Instructions for the task: In the text below on Open Fiber Control, what makes much of the FC-0 equipment still in service not interoperable?

No doubt there are schemes to overcome any
difficulty such as the Class 1 power limitations
imposed by the IEC and CDRH.

The option of using Open Fiber Control does not
seem to be particularly attractive.  During the
FC-0 days of Fibre Channel it was used to overcome
the same Class 1 power limitations.

A great deal of time and effort was spent trying to
create an OFC protocol which would guarantee multi-
vendor interoperability.  We even had an OFC working
group to address these issues.  The FC-0 equipment
which is still in service today is in many cases, not
interoperable because of OFC timing incompatibilities.

This is especially true at longer distances, as the 
latency requires longer and longer OFC related outages
as the interested parties wait for the other partner to
respond with the correct sequence of pulses before they 
initiate full duty cycle transmission.  I believe Fibre
Channel correctly eliminated an obstacle to interoperable
systems in FC-1.  Sometimes simple is better.

Dataset extract:
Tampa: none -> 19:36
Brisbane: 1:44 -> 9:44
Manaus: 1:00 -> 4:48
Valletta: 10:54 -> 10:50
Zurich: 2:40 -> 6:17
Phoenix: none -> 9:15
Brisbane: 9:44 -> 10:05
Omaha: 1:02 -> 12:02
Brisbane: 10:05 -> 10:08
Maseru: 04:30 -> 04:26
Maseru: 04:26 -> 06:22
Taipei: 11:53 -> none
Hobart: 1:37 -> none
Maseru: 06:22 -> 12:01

Response below: OFC timing incompatibilities.